Though she said it was a “leap, and probably serendipitous,” Marks surprised herself by both applying and being accepted into EMU. But it wasn’t until she was on a cross-cultural trip led by Holsopple to Lithuania that she finally decided: “OK, I can do EMU.”

Holsopple, she said, has been “a huge mentor to both my personal life and my photographic life. I don’t know if I 100 percent believe in fate, but only good things have come from being at EMU.”

The cliche of Hawaii — and its crisis

It’s expected to see homeless people in big cities, Marks said. She grew up in Washington D.C., and was always fascinated with homeless people: She’d go around the city with a bag of fast food, just talking to them and “hearing their stories.”

For this project, though, Marks was drawn to Hawaii, where for most island visitors homelessness is just a disregarded subtext overshadowed by natural beauty.

“We all have these cliche’d views of what Hawaii is and what it should be,” Marks said, when in fact the state is facing “a crisis that doesn’t get talked about nearly as much as it deserves.”

Ignored

The exhibit’s title “The Ignored” has two meanings. First, it reflects the reality that society often ignores homeless people.

“We’d rather not see them or deal with them,” Marks said.

But there was another reason, too, that she gave the exhibit its name: while working on the project, she often felt ignored. Whether it was due to homeless people’s sense of self-preservation, or her awareness that approaching someone on the streets of Honolulu could cause discomfort or suspicion, or her own sense of vulnerability as “a small female, unarmed, with a nice camera,” the difficulty of meeting and connecting with homeless people at some times left Marks discouraged.

“It was an immense challenge even to make initial eye contact,” she said, so she developed a plan: smoking cigarettes “kind of close to groups, in hopes that I would capture someone’s attention.”

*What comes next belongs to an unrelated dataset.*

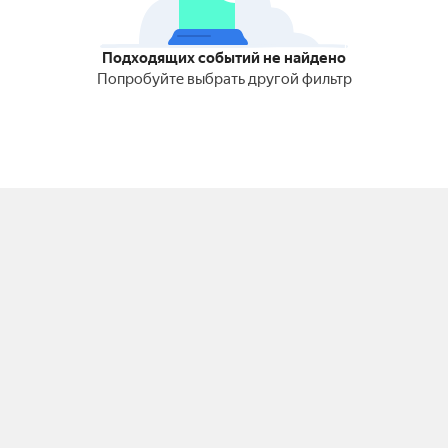
Подходящих событий не найдено
Попробуйте выбрать другой фильтр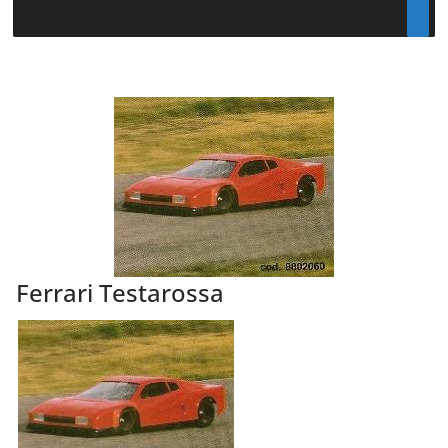
Ferrari Testarossa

“They actually worked,” she said. “They were my biggest tool in doing street photography.”

But successfully starting a conversation didn’t always mean that things would go as planned. While Marks wanted to talk about homelessness more broadly, many people she met instead were focused otherwise, on day-to-day realities or maybe remembering “glory days.”

“It was definitely not what I was expecting,” she said. “I had these really big conceptions going in that people would want to talk to me and, you know, share their experiences, share their pain, get their story out, but it wasn’t exactly like that. What I bumped into a lot was mental illness and drug addiction, people that didn’t want to talk, people that didn’t want their photo taken, and people that didn’t really want to talk about the issue. I had to be really open to what was offered.”

No easy answers

Marks had also thought she would come away from her trip with “some sort of culmination, or a solution, and idea of what I felt like should be done” about homelessness — but that didn’t happen.

“When I got back I just had bits and pieces of everything, sound bites. I never felt like there was ever any uniformity even in the struggle of being homeless, any concrete thread. Every single person’s different,” she said.

Marks hopes to return to Hawaii to “dig deeper. A month is not a very long time when you’re trying to do something with the enormity of homelessness or mental illness or addiction,” she said. “A month was a really, really short amount of time.”

For now, Marks plans to donate 10 percent of the profit from the show to the Boat Harbor community in Waianae, which she said is a “large and unified community” that is fighting for their right to stay on public land.